The E63 has a small QWERTY keyboard which has to be one of the best we’ve ever used. The keys are well shaped, and as tiny keyboards go it is both quick and easy to work with. One quirk we like is the shift/spacebar combination which turns the camera backlight on and off, allowing you to get into ‘torch’ mode quickly. We also like the fact that the ‘@’ symbol is not on a function key combination, but on a key in its own right.
The screen is quite small at just 2.36 inches across diagonal corners. Its 320 x 240 pixels are bright and sharp, though. Between it and the keyboard is a bank of four shortcut buttons to home, calendar, contacts and messaging. Double presses and long presses on these keys have additional functions. For example on the calendar key a long press puts you into the screen for making a new appointment. The emphasis is on getting around quickly.
The E63 runs Symbian OS 9.2 over S60 3rd edition. There is 110MB of internal memory and a microSD card slot for adding more. One disappointment is that while the E63 is 3G it lacks HSDPA. Web browsing was still a satisfactory experience, and the Nokia browser has a good trick of giving a thumbnail preview of long Web pages so you can work out where precisely you want to zoom into on the page.

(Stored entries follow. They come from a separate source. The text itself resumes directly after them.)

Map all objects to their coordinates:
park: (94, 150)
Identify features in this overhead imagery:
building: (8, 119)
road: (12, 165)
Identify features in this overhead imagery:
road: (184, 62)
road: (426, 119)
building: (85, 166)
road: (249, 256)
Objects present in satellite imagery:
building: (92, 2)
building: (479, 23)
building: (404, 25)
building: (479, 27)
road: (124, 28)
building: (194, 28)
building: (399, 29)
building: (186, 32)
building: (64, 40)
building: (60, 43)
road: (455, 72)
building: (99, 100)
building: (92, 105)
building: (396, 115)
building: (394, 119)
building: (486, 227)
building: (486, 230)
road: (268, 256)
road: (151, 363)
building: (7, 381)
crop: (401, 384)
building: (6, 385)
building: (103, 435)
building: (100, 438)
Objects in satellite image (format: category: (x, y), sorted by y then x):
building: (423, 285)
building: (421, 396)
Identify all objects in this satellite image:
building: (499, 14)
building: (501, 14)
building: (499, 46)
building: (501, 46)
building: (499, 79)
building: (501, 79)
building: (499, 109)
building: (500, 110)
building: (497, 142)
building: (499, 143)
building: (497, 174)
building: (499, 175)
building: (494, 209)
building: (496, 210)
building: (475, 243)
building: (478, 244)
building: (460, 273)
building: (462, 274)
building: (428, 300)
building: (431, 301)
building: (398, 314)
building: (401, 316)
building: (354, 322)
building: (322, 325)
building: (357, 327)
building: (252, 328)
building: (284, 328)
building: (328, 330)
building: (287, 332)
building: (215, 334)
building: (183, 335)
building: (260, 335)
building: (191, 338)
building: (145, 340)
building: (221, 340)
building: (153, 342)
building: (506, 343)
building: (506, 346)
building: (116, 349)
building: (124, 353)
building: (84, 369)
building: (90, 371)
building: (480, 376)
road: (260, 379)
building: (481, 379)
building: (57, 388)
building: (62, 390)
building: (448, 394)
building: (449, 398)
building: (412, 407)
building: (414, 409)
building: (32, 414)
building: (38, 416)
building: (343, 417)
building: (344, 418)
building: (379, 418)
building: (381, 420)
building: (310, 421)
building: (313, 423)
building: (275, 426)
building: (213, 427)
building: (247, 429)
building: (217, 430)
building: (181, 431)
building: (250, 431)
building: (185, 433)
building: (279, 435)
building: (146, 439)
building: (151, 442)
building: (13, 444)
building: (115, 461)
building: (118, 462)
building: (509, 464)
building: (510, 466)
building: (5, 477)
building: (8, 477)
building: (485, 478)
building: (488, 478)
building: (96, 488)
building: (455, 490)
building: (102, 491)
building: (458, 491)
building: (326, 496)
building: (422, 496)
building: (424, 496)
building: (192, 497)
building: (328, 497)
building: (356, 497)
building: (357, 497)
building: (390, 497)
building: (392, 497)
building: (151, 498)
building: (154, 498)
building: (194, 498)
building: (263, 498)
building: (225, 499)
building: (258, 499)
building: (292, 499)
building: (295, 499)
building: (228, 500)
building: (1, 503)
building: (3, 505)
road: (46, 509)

Another notable absence is GPS. Without it the built-in copy of Nokia Maps needs to use cell triangulation to determine your location. This won’t give you pinpoint accuracy, so take care when using it.
The main camera is limited to a rather measly 2 megapixels, and there is no front camera for two-way video calling. Wi-Fi is here, though, and it is welcome. There is a 3.5mm headset connector on the top edge of the phone, and an FM radio bulks out the substantial array of built-in equipment.
The E63 can be seen as a foil to the more expensive E71, the latter being a handset with a similar physical design but a whole lot more features including GPS, HSDPA and a better camera.